Passage provided:
            I went home and took the leather strap off my Washburn. It's too short by itself but I connected it to the bottom button. I found a piece of a broken belt and attached it to the neck button. Then I found a leather string that was part of a little carrying bag I never used and tore that off. I tied the string between the belt hole and the neck end of the old leather strap. I adjusted the length a bit and although it's not pretty I have a guitar strap that doesn't slide as much because it has a wide leather shoulder pad that fits onto the strap. 
            I weighed 84.7 kilos at 17:30. 
            I was caught up on my journal at 19:15.

To do:
A. According to the journal entry, how much did the writer weigh at 17:30?
B. Reproduce the journal entry from "I went home" up to and including "journal at 19:15.".

(Records excerpted from a collection)
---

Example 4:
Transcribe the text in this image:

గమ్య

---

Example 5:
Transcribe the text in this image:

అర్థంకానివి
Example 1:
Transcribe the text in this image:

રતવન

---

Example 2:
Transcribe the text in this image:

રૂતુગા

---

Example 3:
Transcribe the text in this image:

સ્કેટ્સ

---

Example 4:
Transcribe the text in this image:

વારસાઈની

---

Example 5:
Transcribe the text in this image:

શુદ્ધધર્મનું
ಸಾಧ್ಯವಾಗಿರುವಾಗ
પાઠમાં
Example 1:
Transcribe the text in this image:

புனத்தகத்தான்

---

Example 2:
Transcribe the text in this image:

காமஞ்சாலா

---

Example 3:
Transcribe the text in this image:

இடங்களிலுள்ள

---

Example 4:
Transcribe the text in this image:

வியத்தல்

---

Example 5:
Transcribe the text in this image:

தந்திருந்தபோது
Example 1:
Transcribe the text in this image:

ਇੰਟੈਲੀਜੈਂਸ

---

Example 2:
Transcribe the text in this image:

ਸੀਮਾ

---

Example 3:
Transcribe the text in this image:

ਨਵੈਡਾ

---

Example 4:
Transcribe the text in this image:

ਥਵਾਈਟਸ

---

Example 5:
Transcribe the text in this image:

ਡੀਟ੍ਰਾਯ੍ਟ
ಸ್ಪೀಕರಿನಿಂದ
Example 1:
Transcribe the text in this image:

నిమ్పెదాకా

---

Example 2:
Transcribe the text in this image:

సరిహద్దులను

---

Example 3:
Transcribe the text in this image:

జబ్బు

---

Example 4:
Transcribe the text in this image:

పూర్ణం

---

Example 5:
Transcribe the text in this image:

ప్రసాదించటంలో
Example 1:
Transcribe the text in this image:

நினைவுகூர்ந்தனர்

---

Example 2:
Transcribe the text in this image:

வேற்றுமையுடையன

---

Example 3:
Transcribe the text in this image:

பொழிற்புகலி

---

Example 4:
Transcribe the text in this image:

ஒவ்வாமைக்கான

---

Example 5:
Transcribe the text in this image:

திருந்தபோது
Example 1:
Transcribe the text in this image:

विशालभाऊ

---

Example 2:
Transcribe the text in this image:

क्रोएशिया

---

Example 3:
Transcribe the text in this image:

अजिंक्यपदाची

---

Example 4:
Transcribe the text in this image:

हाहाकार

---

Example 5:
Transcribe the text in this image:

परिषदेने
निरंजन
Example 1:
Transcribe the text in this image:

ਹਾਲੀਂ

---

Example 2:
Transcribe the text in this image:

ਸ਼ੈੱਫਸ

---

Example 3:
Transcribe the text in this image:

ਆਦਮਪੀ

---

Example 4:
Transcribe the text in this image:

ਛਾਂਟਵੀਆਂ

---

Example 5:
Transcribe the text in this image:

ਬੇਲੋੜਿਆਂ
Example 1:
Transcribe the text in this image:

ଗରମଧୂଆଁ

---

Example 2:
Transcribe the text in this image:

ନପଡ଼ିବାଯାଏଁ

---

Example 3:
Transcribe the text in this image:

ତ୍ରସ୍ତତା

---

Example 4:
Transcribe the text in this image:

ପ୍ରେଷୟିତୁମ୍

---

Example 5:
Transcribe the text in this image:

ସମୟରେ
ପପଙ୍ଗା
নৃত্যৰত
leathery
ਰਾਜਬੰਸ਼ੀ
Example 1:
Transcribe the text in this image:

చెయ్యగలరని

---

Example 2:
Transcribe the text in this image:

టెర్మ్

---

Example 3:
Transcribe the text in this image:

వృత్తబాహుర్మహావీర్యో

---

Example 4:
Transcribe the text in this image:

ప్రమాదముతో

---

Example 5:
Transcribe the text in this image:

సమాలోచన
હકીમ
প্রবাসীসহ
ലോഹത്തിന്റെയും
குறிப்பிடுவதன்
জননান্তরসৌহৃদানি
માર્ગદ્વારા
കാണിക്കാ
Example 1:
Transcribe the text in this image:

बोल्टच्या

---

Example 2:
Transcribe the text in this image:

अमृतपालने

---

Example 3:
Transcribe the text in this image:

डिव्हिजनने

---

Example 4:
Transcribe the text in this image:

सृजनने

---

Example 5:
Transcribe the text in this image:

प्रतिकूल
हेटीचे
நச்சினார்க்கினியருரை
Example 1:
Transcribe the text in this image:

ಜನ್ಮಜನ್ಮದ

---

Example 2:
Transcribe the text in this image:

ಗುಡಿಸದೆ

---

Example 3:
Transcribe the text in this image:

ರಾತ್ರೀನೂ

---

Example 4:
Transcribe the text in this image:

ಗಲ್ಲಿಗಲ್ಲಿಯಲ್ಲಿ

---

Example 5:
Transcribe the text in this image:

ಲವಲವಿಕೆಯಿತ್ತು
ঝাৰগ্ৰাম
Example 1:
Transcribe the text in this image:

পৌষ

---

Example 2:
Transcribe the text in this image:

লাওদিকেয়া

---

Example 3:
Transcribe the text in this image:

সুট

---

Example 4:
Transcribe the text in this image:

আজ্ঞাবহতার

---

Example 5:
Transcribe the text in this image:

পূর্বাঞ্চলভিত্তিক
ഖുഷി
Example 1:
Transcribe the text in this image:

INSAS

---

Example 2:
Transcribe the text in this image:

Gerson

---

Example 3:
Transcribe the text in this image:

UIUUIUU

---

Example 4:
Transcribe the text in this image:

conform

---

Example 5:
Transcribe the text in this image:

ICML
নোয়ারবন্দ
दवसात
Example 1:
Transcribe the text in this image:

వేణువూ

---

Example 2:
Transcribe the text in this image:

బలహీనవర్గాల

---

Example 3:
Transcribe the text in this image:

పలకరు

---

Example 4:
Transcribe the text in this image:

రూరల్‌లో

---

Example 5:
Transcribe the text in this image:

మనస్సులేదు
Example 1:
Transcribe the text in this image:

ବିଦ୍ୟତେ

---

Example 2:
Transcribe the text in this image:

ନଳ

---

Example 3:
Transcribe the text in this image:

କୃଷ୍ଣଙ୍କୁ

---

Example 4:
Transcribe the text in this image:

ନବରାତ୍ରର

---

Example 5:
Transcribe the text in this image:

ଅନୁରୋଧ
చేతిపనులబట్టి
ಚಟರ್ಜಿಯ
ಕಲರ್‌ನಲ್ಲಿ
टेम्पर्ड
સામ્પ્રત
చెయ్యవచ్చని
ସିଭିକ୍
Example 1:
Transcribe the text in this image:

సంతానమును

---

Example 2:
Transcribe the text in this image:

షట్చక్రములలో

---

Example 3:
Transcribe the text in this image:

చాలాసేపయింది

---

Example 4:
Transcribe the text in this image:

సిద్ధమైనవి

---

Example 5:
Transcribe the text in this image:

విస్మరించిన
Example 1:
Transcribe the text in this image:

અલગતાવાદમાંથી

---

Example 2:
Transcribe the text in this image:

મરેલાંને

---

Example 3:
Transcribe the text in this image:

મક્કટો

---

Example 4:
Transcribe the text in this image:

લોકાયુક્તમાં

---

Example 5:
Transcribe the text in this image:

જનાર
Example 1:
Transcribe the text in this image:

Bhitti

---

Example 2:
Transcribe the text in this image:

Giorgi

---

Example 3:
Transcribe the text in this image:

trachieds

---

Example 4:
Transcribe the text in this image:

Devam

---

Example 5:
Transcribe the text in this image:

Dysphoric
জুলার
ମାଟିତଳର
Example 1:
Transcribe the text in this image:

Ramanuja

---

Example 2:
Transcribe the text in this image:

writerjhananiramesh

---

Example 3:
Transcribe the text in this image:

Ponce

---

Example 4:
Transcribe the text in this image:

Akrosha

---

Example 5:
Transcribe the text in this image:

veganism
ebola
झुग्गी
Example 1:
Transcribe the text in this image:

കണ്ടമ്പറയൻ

Solutions to the tasks:
A. 84.7 kilos

B.
            I went home and took the leather strap off my Washburn. It's too short by itself but I connected it to the bottom button. I found a piece of a broken belt and attached it to the neck button. Then I found a leather string that was part of a little carrying bag I never used and tore that off. I tied the string between the belt hole and the neck end of the old leather strap. I adjusted the length a bit and although it's not pretty I have a guitar strap that doesn't slide as much because it has a wide leather shoulder pad that fits onto the strap. 
            I weighed 84.7 kilos at 17:30. 
            I was caught up on my journal at 19:15.